====== RECORD EXTRACTS

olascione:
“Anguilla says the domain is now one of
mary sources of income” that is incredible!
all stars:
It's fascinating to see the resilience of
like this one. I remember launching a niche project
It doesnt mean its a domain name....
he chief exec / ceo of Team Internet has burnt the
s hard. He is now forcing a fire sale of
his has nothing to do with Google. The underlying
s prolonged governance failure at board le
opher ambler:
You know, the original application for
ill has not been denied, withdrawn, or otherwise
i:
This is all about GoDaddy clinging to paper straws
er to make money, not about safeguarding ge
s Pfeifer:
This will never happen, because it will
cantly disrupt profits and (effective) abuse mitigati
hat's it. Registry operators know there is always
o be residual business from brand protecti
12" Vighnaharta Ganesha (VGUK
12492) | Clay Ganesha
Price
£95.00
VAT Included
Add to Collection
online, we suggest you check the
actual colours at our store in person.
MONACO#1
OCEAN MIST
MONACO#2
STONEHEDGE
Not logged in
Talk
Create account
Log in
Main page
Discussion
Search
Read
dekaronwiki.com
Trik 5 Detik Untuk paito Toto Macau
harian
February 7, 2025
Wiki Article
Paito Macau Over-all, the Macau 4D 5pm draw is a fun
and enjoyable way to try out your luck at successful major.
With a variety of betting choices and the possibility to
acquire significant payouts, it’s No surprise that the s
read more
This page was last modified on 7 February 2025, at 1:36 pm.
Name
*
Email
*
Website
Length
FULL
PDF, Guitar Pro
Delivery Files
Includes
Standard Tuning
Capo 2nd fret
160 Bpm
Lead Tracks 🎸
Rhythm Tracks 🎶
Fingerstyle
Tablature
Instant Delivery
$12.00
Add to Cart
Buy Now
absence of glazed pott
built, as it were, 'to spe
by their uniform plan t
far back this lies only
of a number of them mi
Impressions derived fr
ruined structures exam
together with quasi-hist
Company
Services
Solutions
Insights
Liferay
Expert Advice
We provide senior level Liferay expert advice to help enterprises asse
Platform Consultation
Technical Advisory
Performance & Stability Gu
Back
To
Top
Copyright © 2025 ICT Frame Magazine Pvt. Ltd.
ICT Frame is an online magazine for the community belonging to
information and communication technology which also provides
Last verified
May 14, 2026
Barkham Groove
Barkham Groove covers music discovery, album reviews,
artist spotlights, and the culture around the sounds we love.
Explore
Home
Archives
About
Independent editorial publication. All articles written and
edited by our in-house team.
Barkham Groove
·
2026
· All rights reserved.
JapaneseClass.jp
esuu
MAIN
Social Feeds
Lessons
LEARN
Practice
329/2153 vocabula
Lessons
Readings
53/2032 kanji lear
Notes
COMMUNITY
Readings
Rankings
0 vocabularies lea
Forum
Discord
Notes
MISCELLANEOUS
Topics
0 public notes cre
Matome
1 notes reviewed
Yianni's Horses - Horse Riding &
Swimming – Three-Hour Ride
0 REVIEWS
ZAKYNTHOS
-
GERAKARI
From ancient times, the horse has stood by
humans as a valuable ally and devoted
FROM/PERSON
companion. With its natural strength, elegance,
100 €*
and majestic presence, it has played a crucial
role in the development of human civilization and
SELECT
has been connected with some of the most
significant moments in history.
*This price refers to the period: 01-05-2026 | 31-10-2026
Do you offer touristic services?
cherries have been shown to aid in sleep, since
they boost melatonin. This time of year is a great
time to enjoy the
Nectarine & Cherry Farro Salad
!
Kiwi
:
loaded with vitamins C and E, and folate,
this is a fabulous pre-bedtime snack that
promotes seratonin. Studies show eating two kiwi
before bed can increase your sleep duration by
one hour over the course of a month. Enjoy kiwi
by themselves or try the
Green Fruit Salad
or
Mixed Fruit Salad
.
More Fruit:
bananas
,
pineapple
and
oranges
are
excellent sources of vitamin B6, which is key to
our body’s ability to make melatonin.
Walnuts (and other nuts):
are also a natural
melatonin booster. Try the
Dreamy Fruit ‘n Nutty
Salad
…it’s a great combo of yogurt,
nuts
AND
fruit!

============

Please pick out and copy every row that contains the word "melatonin". Case counts, so include a row only if its capitalization matches.

they boost melatonin. This time of year is a great
our body’s ability to make melatonin.
melatonin booster. Try the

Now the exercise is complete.